Car Culture in a Post-Covid America


 


I read a post  by Dan Stoner this morning in Hemmings  Daily online (https://www.hemmings.com/stories/2020/09/03/the-future-of-cars-is-in-the-culture?refer=news&utm_source=edaily&utm_medium=email&utm_campaign=2020-09-03) that focused on the future of car culture in America. Stoner begins with the statement: "The future of car culture is the culture, itself." It is a comment I have thought about on and off, the entire day. How American culture is transformed by our 2020 pandemic remains to be seen, but I would think that any discussion of the future of car culture or culture in general has to take this event that is as significant as the Civil War or the Great Depression in consideration. Yet Stoner never does this in his thoughts about the future of the car hobby and generational behavior.

Post-Covid America is surely going to be quite different than the country that was on January 1, 2020. We will certainly not be as wealthy by any measure. We will not be as cohesive, our divide exacerbated by matters of race, class, and political ideology. Higher education is experiencing a major traumatic episode, as is the job market. Mass transit will be even further marginalized. Vaccine or no vaccine, this pandemic will be chapter one in perhaps even more dangerous contagious diseases just over the horizon, real or imagined. 

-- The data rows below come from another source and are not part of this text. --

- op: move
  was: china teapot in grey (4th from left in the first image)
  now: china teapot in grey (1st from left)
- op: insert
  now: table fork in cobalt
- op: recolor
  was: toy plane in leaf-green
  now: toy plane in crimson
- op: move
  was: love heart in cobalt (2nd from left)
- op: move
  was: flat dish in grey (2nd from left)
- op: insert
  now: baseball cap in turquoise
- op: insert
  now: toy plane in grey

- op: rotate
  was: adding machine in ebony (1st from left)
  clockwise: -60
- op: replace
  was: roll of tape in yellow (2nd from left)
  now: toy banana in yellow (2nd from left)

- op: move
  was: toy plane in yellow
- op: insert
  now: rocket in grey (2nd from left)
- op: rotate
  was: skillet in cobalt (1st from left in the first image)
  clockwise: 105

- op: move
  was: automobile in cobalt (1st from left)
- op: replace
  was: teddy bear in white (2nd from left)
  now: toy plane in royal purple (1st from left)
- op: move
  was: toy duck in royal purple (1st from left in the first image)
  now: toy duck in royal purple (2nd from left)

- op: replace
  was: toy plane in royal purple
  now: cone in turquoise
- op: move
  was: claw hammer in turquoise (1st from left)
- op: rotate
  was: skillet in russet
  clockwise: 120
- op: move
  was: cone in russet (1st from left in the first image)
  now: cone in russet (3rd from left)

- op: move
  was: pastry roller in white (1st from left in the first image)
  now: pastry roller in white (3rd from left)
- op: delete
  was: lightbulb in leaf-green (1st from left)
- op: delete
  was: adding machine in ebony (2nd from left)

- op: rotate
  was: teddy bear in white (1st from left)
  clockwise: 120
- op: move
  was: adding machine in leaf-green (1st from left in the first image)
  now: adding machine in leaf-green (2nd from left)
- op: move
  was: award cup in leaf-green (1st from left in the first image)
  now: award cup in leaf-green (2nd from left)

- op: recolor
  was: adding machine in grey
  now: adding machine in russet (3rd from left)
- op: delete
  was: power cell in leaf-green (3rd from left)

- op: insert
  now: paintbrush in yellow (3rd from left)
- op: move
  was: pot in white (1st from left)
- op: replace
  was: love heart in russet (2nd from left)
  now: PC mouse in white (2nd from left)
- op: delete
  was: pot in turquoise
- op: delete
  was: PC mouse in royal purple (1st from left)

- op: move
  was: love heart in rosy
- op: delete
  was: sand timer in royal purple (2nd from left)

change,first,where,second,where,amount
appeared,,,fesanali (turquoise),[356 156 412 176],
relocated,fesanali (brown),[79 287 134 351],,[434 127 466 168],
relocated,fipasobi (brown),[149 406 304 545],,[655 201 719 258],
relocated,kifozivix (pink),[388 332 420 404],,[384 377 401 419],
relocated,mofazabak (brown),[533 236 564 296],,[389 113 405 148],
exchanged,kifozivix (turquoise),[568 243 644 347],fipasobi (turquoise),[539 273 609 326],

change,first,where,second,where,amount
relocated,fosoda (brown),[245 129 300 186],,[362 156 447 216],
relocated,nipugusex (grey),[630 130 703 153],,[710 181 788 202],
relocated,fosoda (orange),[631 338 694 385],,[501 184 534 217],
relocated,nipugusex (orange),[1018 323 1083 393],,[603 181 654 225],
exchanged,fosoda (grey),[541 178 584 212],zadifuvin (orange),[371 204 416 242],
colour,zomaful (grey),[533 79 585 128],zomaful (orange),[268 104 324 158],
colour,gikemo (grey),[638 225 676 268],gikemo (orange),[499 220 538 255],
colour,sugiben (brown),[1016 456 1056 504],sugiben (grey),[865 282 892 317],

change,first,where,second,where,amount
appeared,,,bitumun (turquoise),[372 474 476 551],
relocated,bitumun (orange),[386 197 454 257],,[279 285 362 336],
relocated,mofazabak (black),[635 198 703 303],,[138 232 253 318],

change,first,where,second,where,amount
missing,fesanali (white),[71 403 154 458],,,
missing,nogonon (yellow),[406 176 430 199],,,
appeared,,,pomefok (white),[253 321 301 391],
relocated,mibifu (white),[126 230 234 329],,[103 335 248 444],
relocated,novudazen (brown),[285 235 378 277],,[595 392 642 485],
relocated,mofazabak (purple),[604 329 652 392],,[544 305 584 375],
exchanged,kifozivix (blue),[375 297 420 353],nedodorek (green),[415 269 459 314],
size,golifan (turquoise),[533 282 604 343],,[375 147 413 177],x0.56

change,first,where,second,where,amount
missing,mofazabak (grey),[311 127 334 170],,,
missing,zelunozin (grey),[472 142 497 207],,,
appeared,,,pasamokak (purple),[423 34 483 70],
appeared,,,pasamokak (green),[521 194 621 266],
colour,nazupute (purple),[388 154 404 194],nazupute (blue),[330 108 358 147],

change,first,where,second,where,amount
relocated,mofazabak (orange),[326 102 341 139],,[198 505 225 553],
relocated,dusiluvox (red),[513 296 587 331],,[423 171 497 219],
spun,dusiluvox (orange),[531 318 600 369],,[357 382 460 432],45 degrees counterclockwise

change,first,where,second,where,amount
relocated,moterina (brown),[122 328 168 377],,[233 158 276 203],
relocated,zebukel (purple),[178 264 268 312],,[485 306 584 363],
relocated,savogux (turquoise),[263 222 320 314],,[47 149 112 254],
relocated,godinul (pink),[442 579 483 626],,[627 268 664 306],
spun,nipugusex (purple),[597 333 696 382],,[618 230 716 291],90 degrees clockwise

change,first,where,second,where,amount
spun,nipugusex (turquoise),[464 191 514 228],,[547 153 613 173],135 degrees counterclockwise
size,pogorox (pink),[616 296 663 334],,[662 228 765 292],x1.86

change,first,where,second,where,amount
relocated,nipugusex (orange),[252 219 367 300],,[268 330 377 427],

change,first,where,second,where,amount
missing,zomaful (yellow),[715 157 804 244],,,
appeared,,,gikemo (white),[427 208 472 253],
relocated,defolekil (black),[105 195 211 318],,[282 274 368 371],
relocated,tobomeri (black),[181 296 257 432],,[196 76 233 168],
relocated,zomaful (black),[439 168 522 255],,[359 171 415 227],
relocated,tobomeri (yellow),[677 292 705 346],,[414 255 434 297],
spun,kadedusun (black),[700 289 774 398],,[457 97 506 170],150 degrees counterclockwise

Dan Stoner spends considerable effort in a discussion of Kids These Days (KTD) and their interest in sustaining the auto hobby. His description of the problem and possible solutions is good, but I would argue "old news," stated many times by others during the past few years. It  is a topic often addressed in Haggery Magazine, and in sessions at Historic Vehicle Association meetings held in Allentown.

What is different now is the Covid insult to our culture, including car culture. What Covid has done is perhaps taken our interest in an older technology and render it no longer relevant.  Americans now face challenges -- and especially the younger generation, that is unprecedented. Looking backwards might be a kind of comfort food, but shaping the future does not reside with those who look behind as they plow. There are now pressing priorities: the development and exploitation  of new technologies; the creation of innovative new organizations;  the movement of  the arts in a different directions; and the rethinking spirituality devoid of materialism. 

Hobbies are often connected to specific generations. That is not to say that there is some continuity. But the Golden Age of the Automobile or we may say the love of the automobile may well be over, fatally stricken by an invisible virus.